A while ago TOI published a Gaurav Mashruwala  financial plan for a young working woman.It included financial goals for providing for her natal family,for contributing to her family’s household expenses and for providing for her son.There were no financial goals or indulgences for herself.There was in fact an underlying flavour of praise for the woman for having come so far and winning the battle to continue providing for her natal family even after marriage.I have no way of knowing if there goals were the personal preference of the client or the financial planner encouraged her to think along these lines.However putting everyone one else’s needs before oneself might make a person a saint in a society that values self-sacrifice but for most women it is just the simplest and surest way of keeping themselves down.Ladies how about making yourself the first bill in the household budget?Decide on a sum of money and stash it away before you face the monthly expenses.

Over the last decade,as prices have risen,every woman who owned gold found herself richer by a few lakhs and every man fortunate to own property in the city probably became a crorepati.
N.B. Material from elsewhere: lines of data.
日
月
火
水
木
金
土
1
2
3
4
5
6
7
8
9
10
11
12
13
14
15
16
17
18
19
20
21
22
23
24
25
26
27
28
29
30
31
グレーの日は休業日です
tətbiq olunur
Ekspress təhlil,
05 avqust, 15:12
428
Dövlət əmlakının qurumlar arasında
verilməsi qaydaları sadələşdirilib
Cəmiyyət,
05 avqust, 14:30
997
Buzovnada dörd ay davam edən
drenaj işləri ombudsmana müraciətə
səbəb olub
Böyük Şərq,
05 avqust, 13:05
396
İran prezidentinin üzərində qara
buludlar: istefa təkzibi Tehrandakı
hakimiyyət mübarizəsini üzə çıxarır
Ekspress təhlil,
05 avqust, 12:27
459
How many women have learnt their lesson and got round to owning property?How many of them signed away their claims to parental property?How many staked their claim merely to please the in-laws?Just how many women own and actually control property in this city?The stock exchanges have made many a fortune in this city how many women have made a fortune this way?How many know how to do so?Equities are tax advantaged ways of becoming rich if a person knows what they are doing.How many women manage to make money in stocks?Or are we all giving away our money cheaply to the banks and the government via FDs and postal deposits with negative real returns?So ladies how about a club to pass on information about the best financial assets so that we don’t sell ourselves short by picking us the first product labelled mahila this or that supposedly designed with women’s needs in mind or just tamely handing over our money to the banks and post offices?
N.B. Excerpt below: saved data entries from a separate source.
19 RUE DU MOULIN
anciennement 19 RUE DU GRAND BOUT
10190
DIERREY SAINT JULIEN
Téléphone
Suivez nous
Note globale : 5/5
This year’s budget announced a bank for women.Various government departments have jumped in with their ideas of how women ought to be served but I have yet to hear opinions voiced by women themselves.Ladies do we really want something that is a copy of SIDBI or NABARD?If these models are so great and existing banks could serve women well, why is there any need for a women’s bank at all?Women work but not always in paid positions.Their incomes are not always fully documented.Most women work in the informal sector.Many have gaps in work history.Some have never worked at all.They may not have assets in their name or control over them.They may not have income statements.So lending to women requires us to innovate.Lending to self help groups works when there are women’s organizations but how can unorganized women be served?Some of our existing financial products such as secured credit cards and gold loans might work with some modification.Most mahila products in the market are really rubbish meant to be sold to the financially unsavvy. Will the budgetary allowance for the women’s bank be squandered on such token products that are at a the bottom of their class?Ladies, speak up!Be heard!
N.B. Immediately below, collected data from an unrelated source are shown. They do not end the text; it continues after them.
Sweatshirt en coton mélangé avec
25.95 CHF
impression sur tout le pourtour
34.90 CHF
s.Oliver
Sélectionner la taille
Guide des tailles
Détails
About Keerthika Singaravel

7 Responses to Mumbai For Women

  1. Pingback: So Glad To Have A Wish Come True | wealthymatters

  2. Alex Jones says:

    It seems a good community website for women is needed for Mumbai.

  3. blogwatig says:

    I had to find my way back to your blog. Honestly, this is one of the most detailed versions of what all can be done for a better Mumbai for Women. If I were the judge, I’d pick yours from all that I have read till now. And no, this is not returning the favor. This is appreciating the fact that someone has said it better than you. Good luck!